Can someone give me their opinion on how I wrote this proof also all my definitions are at the end.
Given a function $f:A\to B$, its inverse relation $f^{-1}$ is a function from $B$ to $A$ if and only if $f$ is a bijection from $A$ onto $B$.
$\textbf{My attempt:}(\Longrightarrow)$ Assume the function $f:A\to B$ has an inverse relation $f^{-1}$ which is a function from $B$ to $A$. Then $f^{-1}\circ f=i_A$. Fix $a_1,a_2\in A$ and $f(a_1)=f(a_2)$.Then
$i_A(a_1)=a_1$ and $i_A(a_2)=a_2$
$f^{-1}\circ f(a_1)=i_A(a_1)=a_1$
$f^{-1}\circ f(a_2)=i_A(a_2)=a_2$ by assumption $a_1=a_2$.
WLOG the opposite will also be true and hence $a_2=a_1$ and therefore the function $f$ is injective.
Fix $b\in B$
$a=f^{-1}(b)$
$f(a)=f(f^{-1}(b))$
$=f\circ f^{-1}(b)$
$=i_B$
$=b$
Thus $f(a)=b$ so $f$ is surjective and therefore is bijective.
$(\Longleftarrow)$ Assume $f$ is a bijection from $A$ onto $B$. Since $f$ is bijective, then it will be surjective and by definition 2, the domain of $f^{-1}$ would then be $B$ thus $dom(f^{-1})=B$. Also since $f$ is bijective, then it will be injective and by definition 1, $f^{-1}$ will only have one element of $A$ for each element of $B$. So by definition 4, $f:A\to B$, its inverse relation $f^{-1}$ is a function from $B$ to $A$.
Definitions
$\textbf{(1)}$ A relation $R\subseteq A\times B$ is injective if $(x_1,y) \in R$ and $(x_2,y) \in R$ implies $x_1=x_2$
$\textbf{(2)}$ We say a function $f:A\to B$, is a surjection from A onto B if $\forall y\in B$ $\exists x \in A (f(x)=y).$ In this case we will also call $f$ a surjection from $A$ onto $B.$
$\textbf{(3)}$ We say a function $f:A\to B$, is said to be a bijection from $A$ to $B$ if it is injective and surjective.
$\textbf{(4)}$ A function $f$ from a set $A$ to a set $B$ is a relation from $A$ to $B$ for which $(((x,y_1) \in f) \land ((x,y_2) \in $f$)) \rightarrow y_1=y_2$,
Best Answer
It follows directly from the definitions.

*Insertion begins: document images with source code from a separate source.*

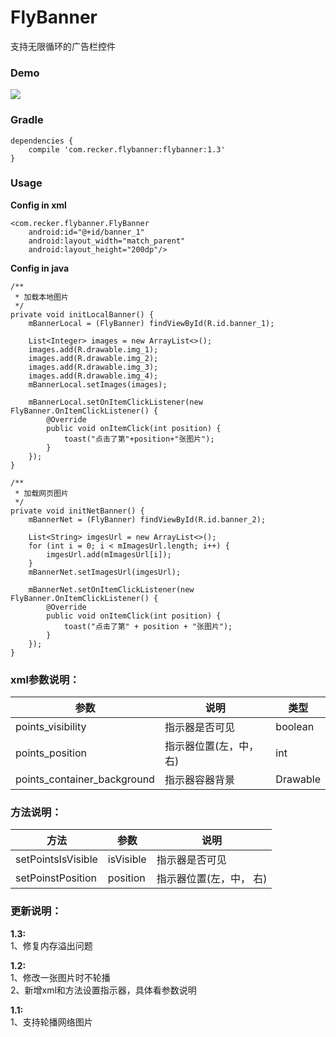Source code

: # FlyBanner
支持无限循环的广告栏控件

### Demo
![](image/gif1.gif)

### Gradle

	dependencies {
  		compile 'com.recker.flybanner:flybanner:1.3'      
	}

### Usage


**Config in xml**

	<com.recker.flybanner.FlyBanner
		android:id="@+id/banner_1"
		android:layout_width="match_parent"
		android:layout_height="200dp"/>
		
		

**Config in java**

	/**
     * 加载本地图片
     */
    private void initLocalBanner() {
        mBannerLocal = (FlyBanner) findViewById(R.id.banner_1);

        List<Integer> images = new ArrayList<>();
        images.add(R.drawable.img_1);
        images.add(R.drawable.img_2);
        images.add(R.drawable.img_3);
        images.add(R.drawable.img_4);
        mBannerLocal.setImages(images);

        mBannerLocal.setOnItemClickListener(new FlyBanner.OnItemClickListener() {
            @Override
            public void onItemClick(int position) {
                toast("点击了第"+position+"张图片");
            }
        });
    }

    /**
     * 加载网页图片
     */
    private void initNetBanner() {
        mBannerNet = (FlyBanner) findViewById(R.id.banner_2);

        List<String> imgesUrl = new ArrayList<>();
        for (int i = 0; i < mImagesUrl.length; i++) {
            imgesUrl.add(mImagesUrl[i]);
        }
        mBannerNet.setImagesUrl(imgesUrl);

        mBannerNet.setOnItemClickListener(new FlyBanner.OnItemClickListener() {
            @Override
            public void onItemClick(int position) {
                toast("点击了第" + position + "张图片");
            }
        });
    }


### xml参数说明：

参数 | 说明 | 类型
--- | --- | ---
points_visibility | 指示器是否可见 | boolean
points_position | 指示器位置(左，中，右) | int
points\_container_background | 指示器容器背景 | Drawable


### 方法说明：

方法 | 参数 | 说明
--- | --- | ---
setPointsIsVisible | isVisible | 指示器是否可见
setPoinstPosition | position | 指示器位置(左，中， 右)




### 更新说明：

**1.3:**<br>
1、修复内存溢出问题

**1.2:**<br>
1、修改一张图片时不轮播<br>
2、新增xml和方法设置指示器，具体看参数说明

**1.1:**<br>
1、支持轮播网络图片


<!--###说明
　　　由于轮播图在开发中用得还是比较频繁的，因此花了几天来研究轮播图，目前也有很多好开的开源项目，用的人也比较多，例如：[Android-ConvenientBanner](https://github.com/saiwu-bigkoo/Android-ConvenientBanner)、[FlycoBanner](https://github.com/H07000223/FlycoBanner_Master)等等，使用的人还是挺多的，经过研究源码，发现这两者都是基于[LoopingViewPager](https://github.com/imbryk/LoopingViewPager)开发的，具体开发思路是C’, A, B, C, A‘模式来的，而C'和A'在通过缓存的形式来展示的，具体可以去看看源码，这里我就不多说了，我具体说说我遇到的问题。<br/>
　　　首先我尝试着把ViePager的Count设置为int的最大值，然后取中间值，来开发，这个方法可以实现轮播，自动轮播也是能行的，关键问题在与我们在滑动的时候体验不好，你可以参考这个项目[BannerLayout](https://github.com/dongjunkun/BannerLayout)，当然有一部分原因是我水平不够，没能解决这个滑动冲突，因此我放弃了这个思路。因此我采用了另外一个办法，即C‘, A, B, C, A'的模式，C’对应C，A‘对应A，通过障眼法来实现轮播图，-->
　　　

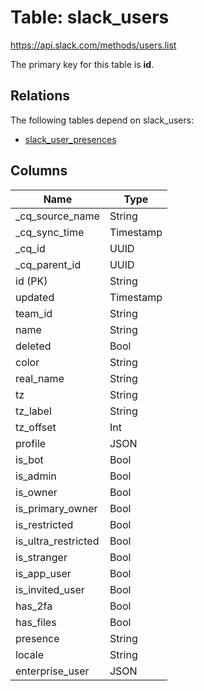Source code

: # Table: slack_users

https://api.slack.com/methods/users.list

The primary key for this table is **id**.

## Relations

The following tables depend on slack_users:
  - [slack_user_presences](slack_user_presences.md)

## Columns

| Name          | Type          |
| ------------- | ------------- |
|_cq_source_name|String|
|_cq_sync_time|Timestamp|
|_cq_id|UUID|
|_cq_parent_id|UUID|
|id (PK)|String|
|updated|Timestamp|
|team_id|String|
|name|String|
|deleted|Bool|
|color|String|
|real_name|String|
|tz|String|
|tz_label|String|
|tz_offset|Int|
|profile|JSON|
|is_bot|Bool|
|is_admin|Bool|
|is_owner|Bool|
|is_primary_owner|Bool|
|is_restricted|Bool|
|is_ultra_restricted|Bool|
|is_stranger|Bool|
|is_app_user|Bool|
|is_invited_user|Bool|
|has_2fa|Bool|
|has_files|Bool|
|presence|String|
|locale|String|
|enterprise_user|JSON|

For this, view mappings as relations.
A mapping $f:A\rightarrow B$ is a relation $f\subseteq A\times B$ which is left-total $$\forall x\in A\exists y\in B[xfy]$$ and right-unique $$\forall x\in A\forall y,y'\in B[xAy\wedge xAy'\rightarrow y=y'].$$ A mapping $f$ is injective (left-unique) if $$\forall x,x'\in A\forall y\in B[xAy\wedge x'Ay\rightarrow x=x'].$$ A mapping $f$ is surjective (right-total) if $$\forall y\in B\exists x\in A[xAy].$$
So $f$ is bijective means that $f$ is left-total, right-unique, right-total, and left-unique.
Note that inverse relation $f^{-1}\subseteq B\times A$ always exists. (Going from $f$ to $f^{-1}$ the left-properties become right-properties and vice versa.)
This means that $f^{-1}$ is right-total, left-unique, left-total, and right-unique, i.e., $f^{-1}$ is bijective.